Segment Start: Records for this exercise

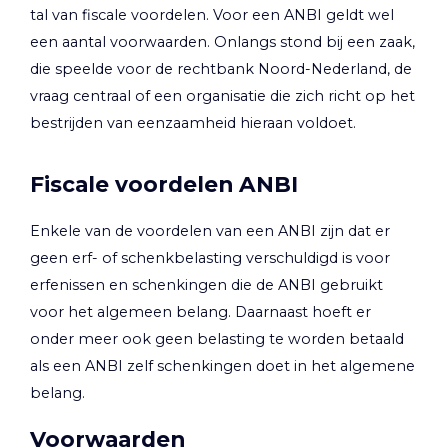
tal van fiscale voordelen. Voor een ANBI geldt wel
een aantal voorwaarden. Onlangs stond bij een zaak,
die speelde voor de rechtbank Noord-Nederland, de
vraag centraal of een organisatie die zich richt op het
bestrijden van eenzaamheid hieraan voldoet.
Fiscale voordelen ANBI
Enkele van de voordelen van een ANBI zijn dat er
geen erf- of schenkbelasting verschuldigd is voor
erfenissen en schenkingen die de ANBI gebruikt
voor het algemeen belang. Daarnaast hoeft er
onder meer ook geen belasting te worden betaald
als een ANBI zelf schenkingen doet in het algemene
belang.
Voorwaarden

Segment End: Records for this exercise
Segment Start: Records for this exercise

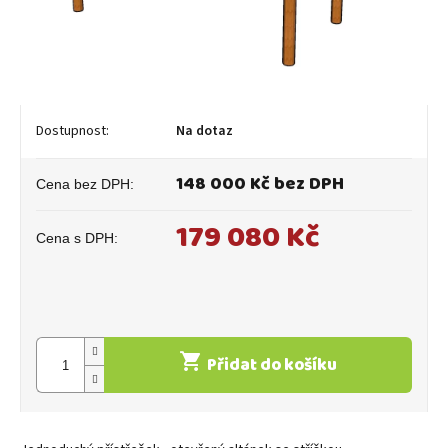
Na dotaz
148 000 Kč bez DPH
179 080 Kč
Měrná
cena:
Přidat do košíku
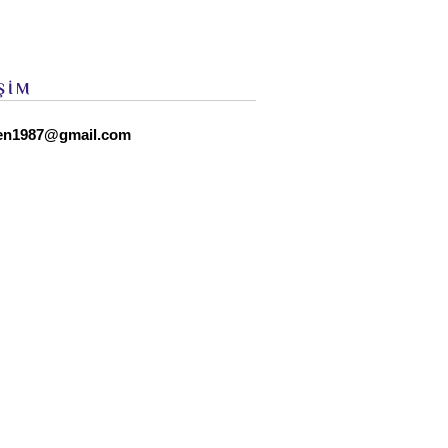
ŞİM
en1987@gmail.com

Segment End: Records for this exercise

Copy out the lines in the records from the line containing "tal van fiscale" through the line containing "voor het algemeen belang. Daarnaast hoeft er", including both of those lines.

tal van fiscale voordelen. Voor een ANBI geldt wel
een aantal voorwaarden. Onlangs stond bij een zaak,
die speelde voor de rechtbank Noord-Nederland, de
vraag centraal of een organisatie die zich richt op het
bestrijden van eenzaamheid hieraan voldoet.
Fiscale voordelen ANBI
Enkele van de voordelen van een ANBI zijn dat er
geen erf- of schenkbelasting verschuldigd is voor
erfenissen en schenkingen die de ANBI gebruikt
voor het algemeen belang. Daarnaast hoeft er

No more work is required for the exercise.